The segment was hampered by a 5-percent decline in Windows OEM revenue—which Microsoft CFO Amy Hood attributed to CPU supply constraints. Intel's CPU shortage has been impacting PC shipments since at least September. The shortage "constrained an otherwise healthy PC ecosystem," Hood said during the quarterly call Wednesday.

However, sales of Surface devices jumped 39 percent during Microsoft's fiscal Q2, while gaming revenue rose 8 percent.

Opal said his firm is seeing "outstanding adoption" of Microsoft's Windows Defender Advanced Threat Protection, which brings threat and exploit protection along with endpoint detection and response directly into the operating system.

"Nobody has a solution like they have when it comes to holistic security from the desktop to the data center, and subsequently to the cloud.
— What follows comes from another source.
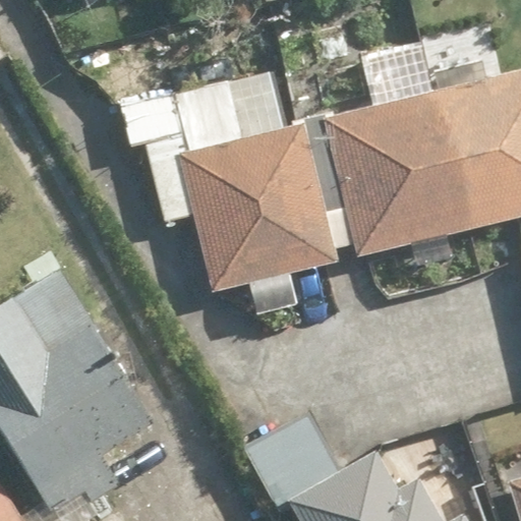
[(269,69),(120,106),(130,148),(143,145),(163,224),(195,216),(214,292),(520,216),(520,69),(433,92),(423,48),(370,61),(380,97),(282,121),(269,69)]
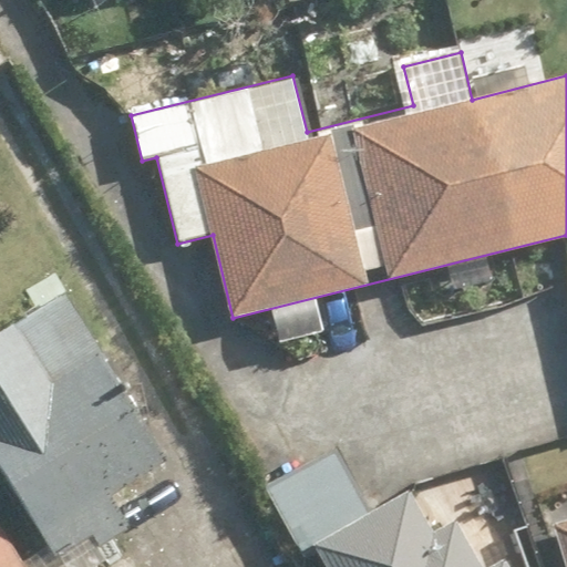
[(65,297),(0,334),(0,470),(53,557),(92,534),(99,545),(129,527),(110,495),(164,462),(65,297)]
It's just second to none," Opal said.

Bellavance added that he has "heard some talk from analysts about companies re-patriating their workloads off public cloud and back into private data centers."

"That might be happening, but for every one company moving back to private cloud, there are 20 companies moving in the other direction," he said.

During Microsoft's fiscal Q2, overall revenue rose 12.3 percent to reach $32.47 billion. That's up from $28.92 billion during the same period a year earlier.

Microsoft did fall slightly short of Wall Street expectations of $32.51 billion in second-quarter revenue, leading the company's stock price to drop 3.17 percent, to $102.67, in after-hours trading on Wednesday.

Quarterly net income on a GAAP basis came in at $8.42 billion, or $1.08 per diluted share. That's compared to a net loss of $6.3 billion—or a net loss of 82 cents per diluted share—during the same quarter a year ago, which stemmed largely from a tax on repatriation of money held overseas.